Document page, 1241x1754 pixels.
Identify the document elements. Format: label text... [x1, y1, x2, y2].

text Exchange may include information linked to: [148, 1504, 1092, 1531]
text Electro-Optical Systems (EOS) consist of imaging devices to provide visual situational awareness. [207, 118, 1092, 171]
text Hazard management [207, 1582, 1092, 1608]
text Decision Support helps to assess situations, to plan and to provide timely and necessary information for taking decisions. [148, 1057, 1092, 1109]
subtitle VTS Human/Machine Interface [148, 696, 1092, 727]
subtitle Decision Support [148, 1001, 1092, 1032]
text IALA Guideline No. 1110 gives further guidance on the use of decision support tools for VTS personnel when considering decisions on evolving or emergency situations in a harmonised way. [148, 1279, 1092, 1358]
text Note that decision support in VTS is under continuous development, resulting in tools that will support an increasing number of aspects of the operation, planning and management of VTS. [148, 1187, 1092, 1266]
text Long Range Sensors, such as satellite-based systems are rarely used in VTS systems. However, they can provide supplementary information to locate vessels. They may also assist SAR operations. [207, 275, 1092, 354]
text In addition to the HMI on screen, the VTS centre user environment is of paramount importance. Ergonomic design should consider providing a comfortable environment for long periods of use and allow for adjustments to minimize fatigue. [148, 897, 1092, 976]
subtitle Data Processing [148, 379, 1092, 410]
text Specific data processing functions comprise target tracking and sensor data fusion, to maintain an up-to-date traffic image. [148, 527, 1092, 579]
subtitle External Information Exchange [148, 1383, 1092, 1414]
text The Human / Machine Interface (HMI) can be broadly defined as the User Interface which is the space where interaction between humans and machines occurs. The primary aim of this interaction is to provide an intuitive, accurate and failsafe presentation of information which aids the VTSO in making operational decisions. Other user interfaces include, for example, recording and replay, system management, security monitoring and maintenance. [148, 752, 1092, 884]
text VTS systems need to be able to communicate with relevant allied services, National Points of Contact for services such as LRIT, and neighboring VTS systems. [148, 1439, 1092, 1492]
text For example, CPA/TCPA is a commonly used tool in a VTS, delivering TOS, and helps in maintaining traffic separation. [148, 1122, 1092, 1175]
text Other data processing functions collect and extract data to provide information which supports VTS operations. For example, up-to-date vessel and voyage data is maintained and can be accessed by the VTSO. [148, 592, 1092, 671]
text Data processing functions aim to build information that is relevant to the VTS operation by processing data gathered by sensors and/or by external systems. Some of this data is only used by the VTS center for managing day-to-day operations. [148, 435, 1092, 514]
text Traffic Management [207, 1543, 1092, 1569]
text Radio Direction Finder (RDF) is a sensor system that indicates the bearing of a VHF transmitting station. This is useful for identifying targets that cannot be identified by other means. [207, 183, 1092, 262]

────

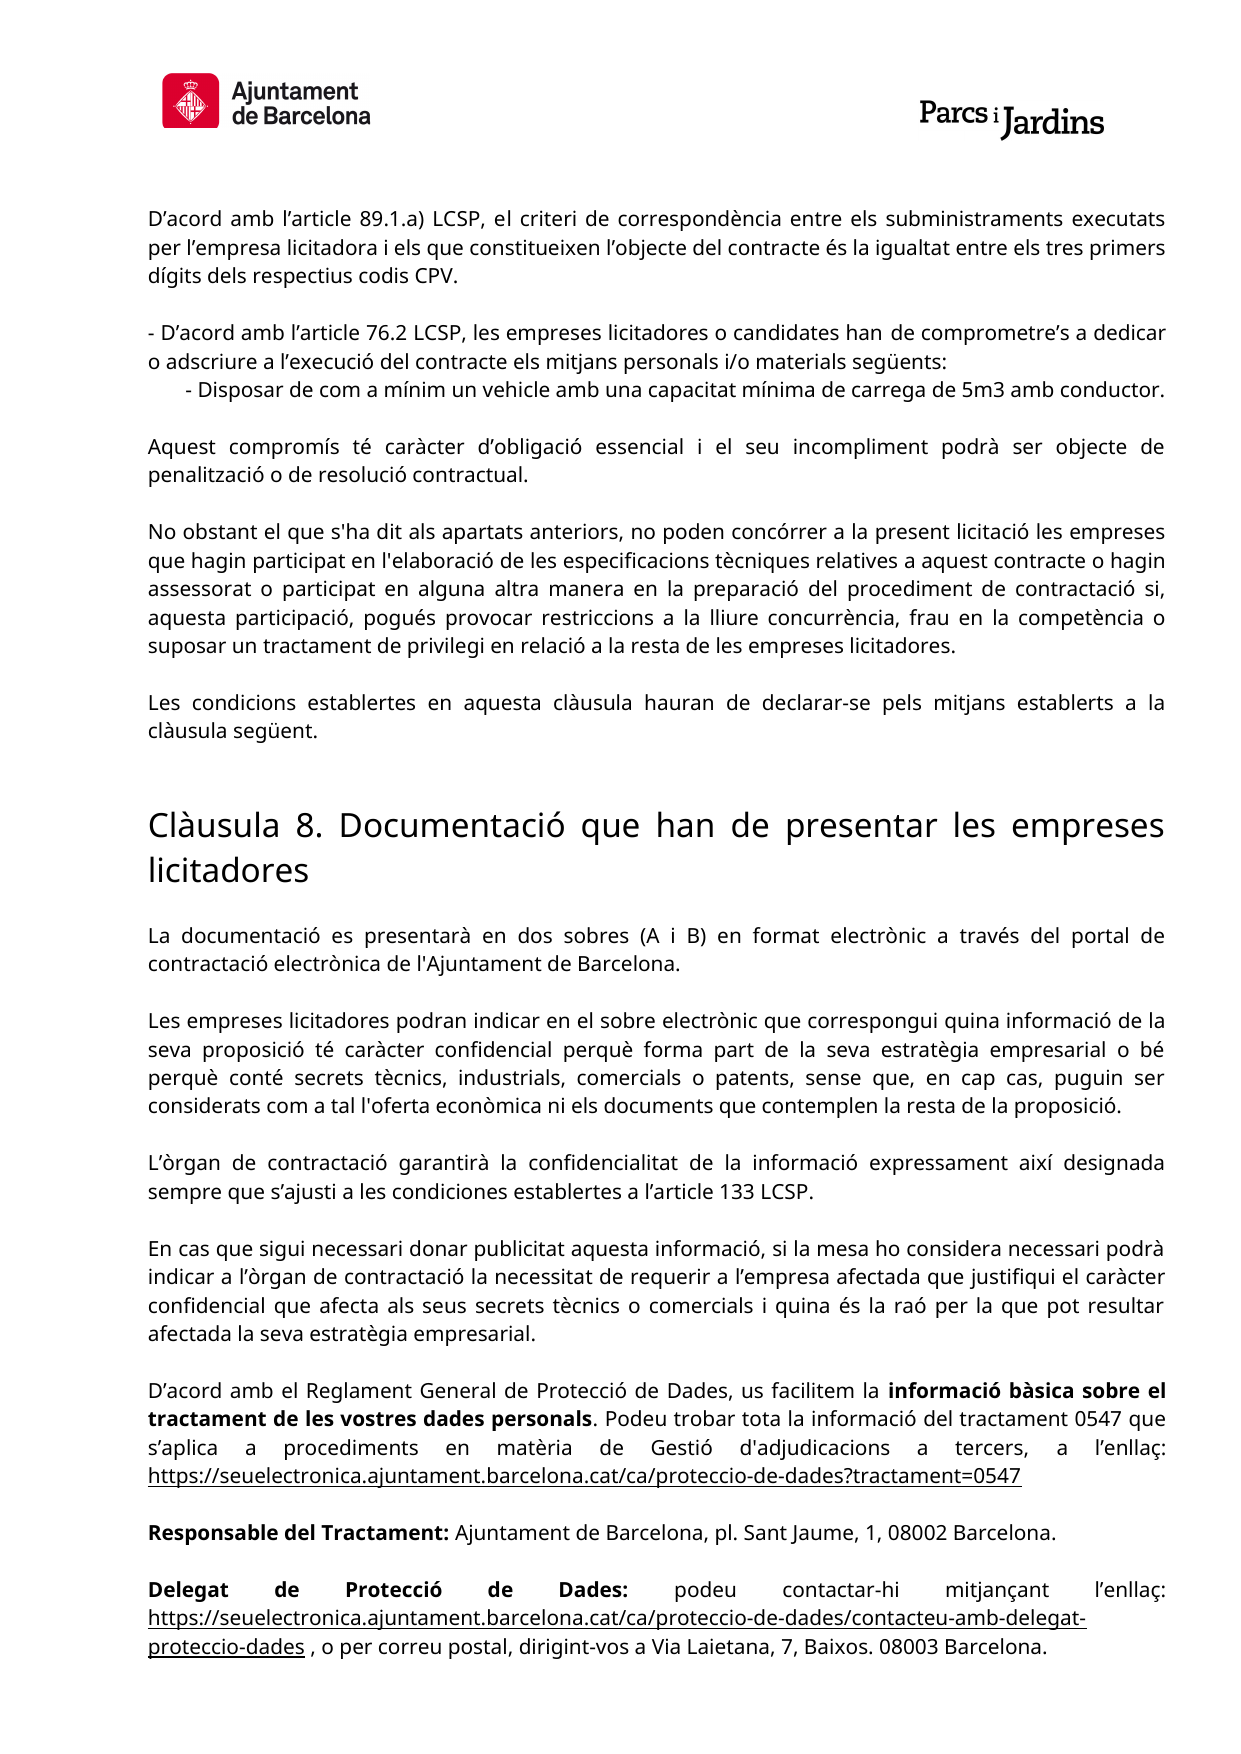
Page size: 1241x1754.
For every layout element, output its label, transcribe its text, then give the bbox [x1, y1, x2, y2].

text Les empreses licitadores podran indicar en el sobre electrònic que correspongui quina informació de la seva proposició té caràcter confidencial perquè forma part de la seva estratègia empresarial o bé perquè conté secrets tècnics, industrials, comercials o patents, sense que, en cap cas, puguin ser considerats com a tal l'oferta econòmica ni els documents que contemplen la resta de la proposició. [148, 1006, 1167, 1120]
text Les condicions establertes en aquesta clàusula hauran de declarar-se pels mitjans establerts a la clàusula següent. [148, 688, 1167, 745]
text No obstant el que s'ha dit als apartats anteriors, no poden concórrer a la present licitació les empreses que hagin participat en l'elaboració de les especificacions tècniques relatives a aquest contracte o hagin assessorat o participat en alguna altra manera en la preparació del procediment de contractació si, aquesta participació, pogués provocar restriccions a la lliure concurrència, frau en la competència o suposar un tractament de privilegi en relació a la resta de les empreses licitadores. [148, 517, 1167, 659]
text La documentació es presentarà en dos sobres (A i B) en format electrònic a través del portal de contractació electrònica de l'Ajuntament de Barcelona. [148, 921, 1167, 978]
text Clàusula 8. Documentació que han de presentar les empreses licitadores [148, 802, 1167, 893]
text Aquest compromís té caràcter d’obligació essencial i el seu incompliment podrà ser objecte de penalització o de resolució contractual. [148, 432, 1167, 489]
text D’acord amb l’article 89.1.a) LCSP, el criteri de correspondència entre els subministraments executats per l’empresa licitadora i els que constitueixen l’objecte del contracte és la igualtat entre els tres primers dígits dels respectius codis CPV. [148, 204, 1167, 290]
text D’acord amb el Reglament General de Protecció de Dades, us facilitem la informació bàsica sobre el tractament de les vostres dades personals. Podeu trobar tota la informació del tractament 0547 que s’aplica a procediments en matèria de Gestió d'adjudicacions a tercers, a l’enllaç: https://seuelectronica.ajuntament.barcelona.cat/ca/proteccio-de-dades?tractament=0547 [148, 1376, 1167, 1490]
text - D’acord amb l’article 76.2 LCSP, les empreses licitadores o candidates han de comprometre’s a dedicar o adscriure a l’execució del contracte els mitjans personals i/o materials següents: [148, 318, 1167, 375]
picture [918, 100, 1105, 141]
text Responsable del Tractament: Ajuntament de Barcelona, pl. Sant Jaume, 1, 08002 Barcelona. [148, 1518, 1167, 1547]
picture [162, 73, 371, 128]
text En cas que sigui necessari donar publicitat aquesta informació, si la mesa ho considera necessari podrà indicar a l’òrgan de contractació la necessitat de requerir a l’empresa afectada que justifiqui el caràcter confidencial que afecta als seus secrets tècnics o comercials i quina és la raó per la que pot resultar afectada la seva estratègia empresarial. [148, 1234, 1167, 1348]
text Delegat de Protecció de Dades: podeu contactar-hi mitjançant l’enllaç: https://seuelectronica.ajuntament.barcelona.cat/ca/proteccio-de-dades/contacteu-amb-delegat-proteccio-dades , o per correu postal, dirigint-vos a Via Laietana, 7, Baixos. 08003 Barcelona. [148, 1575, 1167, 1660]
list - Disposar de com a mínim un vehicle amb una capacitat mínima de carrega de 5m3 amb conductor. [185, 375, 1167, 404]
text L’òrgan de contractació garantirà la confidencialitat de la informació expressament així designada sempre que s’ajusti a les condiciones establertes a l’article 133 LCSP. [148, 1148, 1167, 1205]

────

WHAT IS REQUIRED: What lines above contain "include"? Copy them out.

ANSWER FOR THE TASK:
text Exchange may include information linked to: [148, 1504, 1092, 1531]
text The Human / Machine Interface (HMI) can be broadly defined as the User Interface which is the space where interaction between humans and machines occurs. The primary aim of this interaction is to provide an intuitive, accurate and failsafe presentation of information which aids the VTSO in making operational decisions. Other user interfaces include, for example, recording and replay, system management, security monitoring and maintenance. [148, 752, 1092, 884]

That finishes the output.